Responses have been edited slightly for clarity.


  1. If your game had walk-on music or a climactic needle drop, what song would it be?

Probably Stand Up Like a Taiwanese by Fire EX, but it's a close race with the arrangement of Decree of the Sichuan General in Kung Fu Hustle.

  1. If your game grew like a plant, what was the seed of the whole thing? And what about you made you the right kind of soil to receive and nurture that idea?

The seed of Ten Thousand Days For the Sword was a lot of arguments in 2019 and 2020, specifically about riots in Hong Kong and the US, broadly about the role of violence, broadly about Asia. Many of them were online arguments. Regretfully, what made me the planting-place is that I fucking love getting mad online, not engaging in the argument but brooding on it, and then spitting out several thousand words a few months later. 

  1. If your game was food, what would it be?

There are already five recipes in the game! Well, four recipes and an etiquette manual. But Ten Thousand Days itself is probably century-egg congee. It wakes you up in the morning or keeps you going at night, is best enjoyed from a big bowl with others, will take any ingredients you add to it or go great with others. It's a little unpalatable to those who aren't ready for it. Aunties frown a little because they think the youtiao will inflame you. Well, we could all use a little flame in our lives.

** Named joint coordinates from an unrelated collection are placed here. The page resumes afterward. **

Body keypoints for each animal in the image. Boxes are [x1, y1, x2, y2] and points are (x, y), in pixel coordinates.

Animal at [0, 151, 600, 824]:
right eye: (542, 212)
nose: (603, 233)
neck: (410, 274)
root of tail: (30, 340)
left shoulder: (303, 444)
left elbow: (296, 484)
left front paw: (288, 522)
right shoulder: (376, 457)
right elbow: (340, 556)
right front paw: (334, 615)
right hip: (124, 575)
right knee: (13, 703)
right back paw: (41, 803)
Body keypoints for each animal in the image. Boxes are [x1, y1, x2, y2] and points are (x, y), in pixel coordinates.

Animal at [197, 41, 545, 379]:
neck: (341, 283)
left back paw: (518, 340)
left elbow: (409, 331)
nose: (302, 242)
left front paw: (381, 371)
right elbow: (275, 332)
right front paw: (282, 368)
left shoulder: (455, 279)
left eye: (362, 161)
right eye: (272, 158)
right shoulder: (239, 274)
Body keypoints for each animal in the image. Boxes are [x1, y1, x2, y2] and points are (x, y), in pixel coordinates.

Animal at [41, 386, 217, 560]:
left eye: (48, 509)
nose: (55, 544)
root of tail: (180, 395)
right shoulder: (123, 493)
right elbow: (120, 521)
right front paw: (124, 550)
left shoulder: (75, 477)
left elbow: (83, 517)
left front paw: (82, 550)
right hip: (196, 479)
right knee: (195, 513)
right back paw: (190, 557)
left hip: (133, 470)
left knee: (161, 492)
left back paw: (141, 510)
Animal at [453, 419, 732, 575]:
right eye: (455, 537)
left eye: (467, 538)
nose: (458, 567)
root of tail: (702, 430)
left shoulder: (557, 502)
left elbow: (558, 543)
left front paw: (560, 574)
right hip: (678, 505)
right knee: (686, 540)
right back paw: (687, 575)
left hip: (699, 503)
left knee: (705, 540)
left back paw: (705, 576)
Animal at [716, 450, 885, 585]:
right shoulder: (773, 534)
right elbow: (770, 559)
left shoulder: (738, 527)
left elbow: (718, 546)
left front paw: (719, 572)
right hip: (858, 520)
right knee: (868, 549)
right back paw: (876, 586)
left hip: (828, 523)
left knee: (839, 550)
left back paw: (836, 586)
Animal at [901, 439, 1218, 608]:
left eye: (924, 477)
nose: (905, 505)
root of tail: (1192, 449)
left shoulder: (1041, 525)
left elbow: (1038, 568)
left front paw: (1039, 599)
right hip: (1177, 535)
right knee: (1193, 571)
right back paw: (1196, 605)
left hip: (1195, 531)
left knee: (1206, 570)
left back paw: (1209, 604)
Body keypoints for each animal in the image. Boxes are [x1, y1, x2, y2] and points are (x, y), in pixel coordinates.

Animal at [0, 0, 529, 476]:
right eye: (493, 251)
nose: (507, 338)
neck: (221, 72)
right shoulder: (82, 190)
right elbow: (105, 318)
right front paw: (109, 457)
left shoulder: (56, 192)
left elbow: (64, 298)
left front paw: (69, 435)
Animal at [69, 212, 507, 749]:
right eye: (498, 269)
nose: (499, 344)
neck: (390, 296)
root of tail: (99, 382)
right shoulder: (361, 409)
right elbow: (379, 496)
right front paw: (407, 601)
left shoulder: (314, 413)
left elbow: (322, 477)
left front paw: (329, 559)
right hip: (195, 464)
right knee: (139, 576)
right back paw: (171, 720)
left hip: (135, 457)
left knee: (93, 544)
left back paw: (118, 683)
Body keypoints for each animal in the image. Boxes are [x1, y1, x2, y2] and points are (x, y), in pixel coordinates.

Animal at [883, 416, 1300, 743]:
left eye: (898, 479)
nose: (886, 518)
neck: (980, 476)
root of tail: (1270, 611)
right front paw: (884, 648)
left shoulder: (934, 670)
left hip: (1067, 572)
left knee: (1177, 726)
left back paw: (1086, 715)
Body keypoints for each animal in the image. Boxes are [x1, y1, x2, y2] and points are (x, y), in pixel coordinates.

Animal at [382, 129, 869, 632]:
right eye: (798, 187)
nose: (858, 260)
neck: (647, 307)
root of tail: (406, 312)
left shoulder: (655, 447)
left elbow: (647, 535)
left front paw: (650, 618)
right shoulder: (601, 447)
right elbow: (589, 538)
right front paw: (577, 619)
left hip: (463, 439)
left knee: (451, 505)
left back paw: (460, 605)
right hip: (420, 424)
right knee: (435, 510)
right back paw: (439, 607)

  1. If your game was a machine and we could break it down into parts, which is the smallest part that you think best captures the essence of what you're trying to do?

From the rulebook:

THE SWORD
At the top of your character sheet, write a partial sentence: The sword is ____________. You don’t need to fill it in yet, but you will eventually.

  1. If we broke your game down into parts, what's the thing we wouldn't see? What do you think only emerges out of the entire thing moving together?

I made it to be intentionally modular, at least partially, because I love hybridizing pieces of games together anyways. But every piece is made to spur you forwards and hold you back. I think playing with only one or two pieces might let you get away with just one or the other. I want to piss you off so bad you start rewriting the game.

  1. If your game had to commit a crime, what crime would it be?

Arson.

You'd think the answer is something cheeky like treason or unlicensed weaponry or something. But people are terrified of arson. It's treated quite strictly. It is a risk, and if it executes on that risk and hurts people you can get extra charges of manslaughter and so forth. That means that arson, itself, isn't the harm. We're just scared of burning shit down. A set fire is unpredictable, uncontrollable, uncontained. Revolution, education, and liberation are all forms of arson. 

  1. If your game was to win an Oscar, who would it thank in its acceptance speech?

My mom, my dad, and the Hong Kong Legislative Council of 2020.